> **DESCRIPTION OF THE TASK**
The whole listing should be retyped word for word, apart from the pictures it holds.
Top of DATA EXTRACT
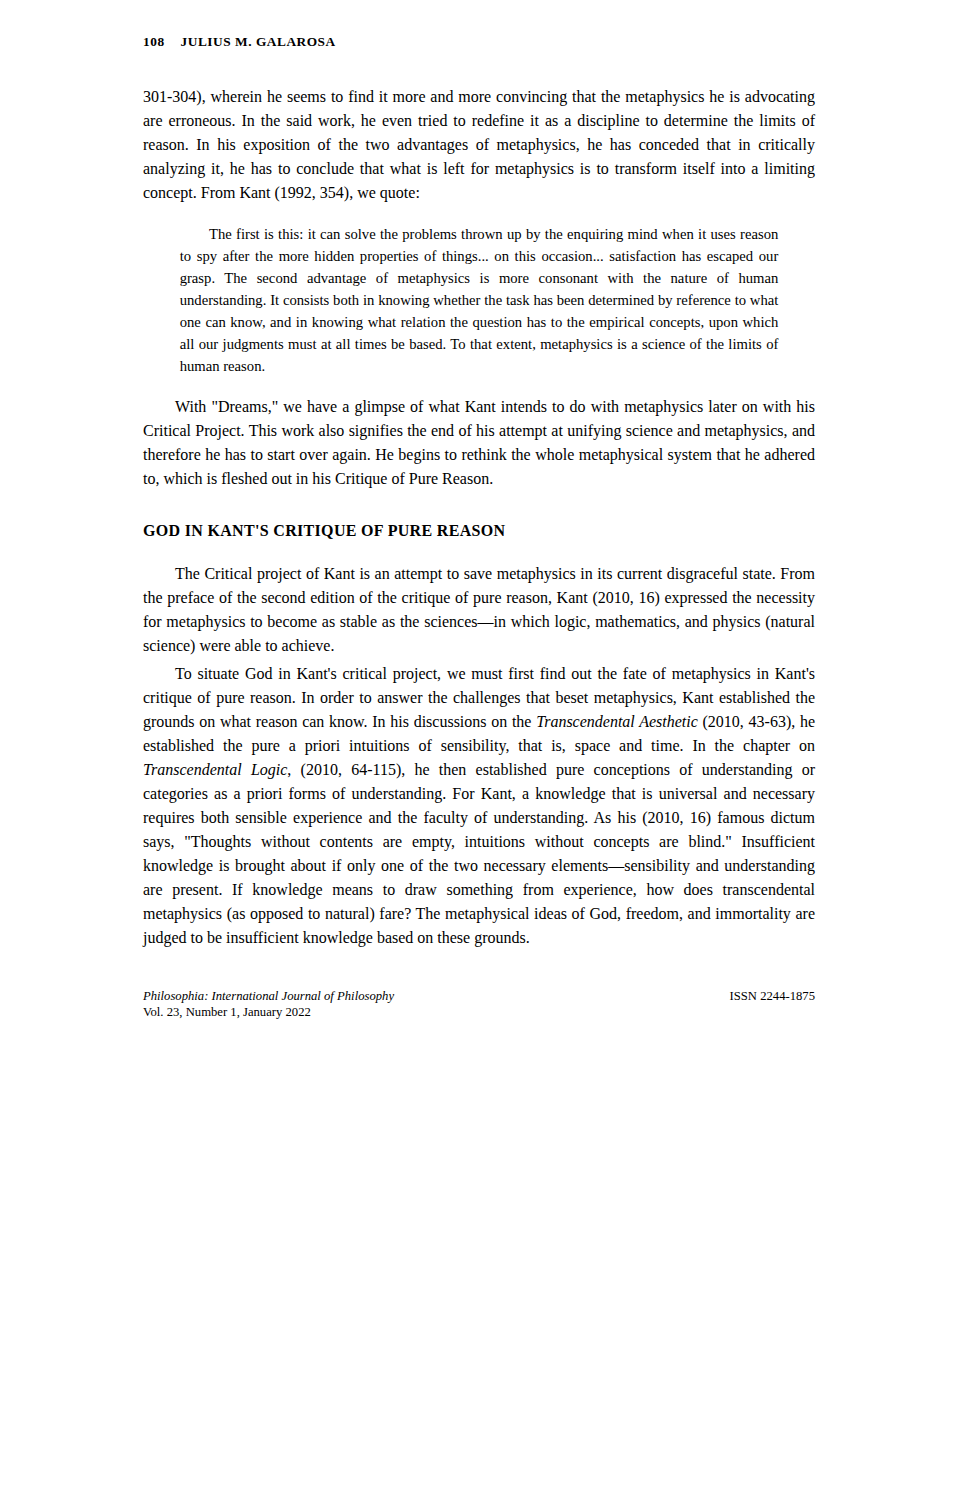108 JULIUS M. GALAROSA
301-304), wherein he seems to find it more and more convincing that the metaphysics he is advocating are erroneous. In the said work, he even tried to redefine it as a discipline to determine the limits of reason. In his exposition of the two advantages of metaphysics, he has conceded that in critically analyzing it, he has to conclude that what is left for metaphysics is to transform itself into a limiting concept. From Kant (1992, 354), we quote:
The first is this: it can solve the problems thrown up by the enquiring mind when it uses reason to spy after the more hidden properties of things... on this occasion... satisfaction has escaped our grasp. The second advantage of metaphysics is more consonant with the nature of human understanding. It consists both in knowing whether the task has been determined by reference to what one can know, and in knowing what relation the question has to the empirical concepts, upon which all our judgments must at all times be based. To that extent, metaphysics is a science of the limits of human reason.
With "Dreams," we have a glimpse of what Kant intends to do with metaphysics later on with his Critical Project. This work also signifies the end of his attempt at unifying science and metaphysics, and therefore he has to start over again. He begins to rethink the whole metaphysical system that he adhered to, which is fleshed out in his Critique of Pure Reason.
God in Kant's Critique of Pure Reason
The Critical project of Kant is an attempt to save metaphysics in its current disgraceful state. From the preface of the second edition of the critique of pure reason, Kant (2010, 16) expressed the necessity for metaphysics to become as stable as the sciences—in which logic, mathematics, and physics (natural science) were able to achieve.
To situate God in Kant's critical project, we must first find out the fate of metaphysics in Kant's critique of pure reason. In order to answer the challenges that beset metaphysics, Kant established the grounds on what reason can know. In his discussions on the Transcendental Aesthetic (2010, 43-63), he established the pure a priori intuitions of sensibility, that is, space and time. In the chapter on Transcendental Logic, (2010, 64-115), he then established pure conceptions of understanding or categories as a priori forms of understanding. For Kant, a knowledge that is universal and necessary requires both sensible experience and the faculty of understanding. As his (2010, 16) famous dictum says, "Thoughts without contents are empty, intuitions without concepts are blind." Insufficient knowledge is brought about if only one of the two necessary elements—sensibility and understanding are present. If knowledge means to draw something from experience, how does transcendental metaphysics (as opposed to natural) fare? The metaphysical ideas of God, freedom, and immortality are judged to be insufficient knowledge based on these grounds.
Philosophia: International Journal of Philosophy
Vol. 23, Number 1, January 2022
ISSN 2244-1875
Bottom of DATA EXTRACT
> **SOLUTION TO THIS PROBLEM**
108 JULIUS M. GALAROSA
301-304), wherein he seems to find it more and more convincing that the metaphysics he is advocating are erroneous. In the said work, he even tried to redefine it as a discipline to determine the limits of reason. In his exposition of the two advantages of metaphysics, he has conceded that in critically analyzing it, he has to conclude that what is left for metaphysics is to transform itself into a limiting concept. From Kant (1992, 354), we quote:
The first is this: it can solve the problems thrown up by the enquiring mind when it uses reason to spy after the more hidden properties of things... on this occasion... satisfaction has escaped our grasp. The second advantage of metaphysics is more consonant with the nature of human understanding. It consists both in knowing whether the task has been determined by reference to what one can know, and in knowing what relation the question has to the empirical concepts, upon which all our judgments must at all times be based. To that extent, metaphysics is a science of the limits of human reason.
With "Dreams," we have a glimpse of what Kant intends to do with metaphysics later on with his Critical Project. This work also signifies the end of his attempt at unifying science and metaphysics, and therefore he has to start over again. He begins to rethink the whole metaphysical system that he adhered to, which is fleshed out in his Critique of Pure Reason.
God in Kant's Critique of Pure Reason
The Critical project of Kant is an attempt to save metaphysics in its current disgraceful state. From the preface of the second edition of the critique of pure reason, Kant (2010, 16) expressed the necessity for metaphysics to become as stable as the sciences—in which logic, mathematics, and physics (natural science) were able to achieve.
To situate God in Kant's critical project, we must first find out the fate of metaphysics in Kant's critique of pure reason. In order to answer the challenges that beset metaphysics, Kant established the grounds on what reason can know. In his discussions on the Transcendental Aesthetic (2010, 43-63), he established the pure a priori intuitions of sensibility, that is, space and time. In the chapter on Transcendental Logic, (2010, 64-115), he then established pure conceptions of understanding or categories as a priori forms of understanding. For Kant, a knowledge that is universal and necessary requires both sensible experience and the faculty of understanding. As his (2010, 16) famous dictum says, "Thoughts without contents are empty, intuitions without concepts are blind." Insufficient knowledge is brought about if only one of the two necessary elements—sensibility and understanding are present. If knowledge means to draw something from experience, how does transcendental metaphysics (as opposed to natural) fare? The metaphysical ideas of God, freedom, and immortality are judged to be insufficient knowledge based on these grounds.
Philosophia: International Journal of Philosophy
Vol. 23, Number 1, January 2022
ISSN 2244-1875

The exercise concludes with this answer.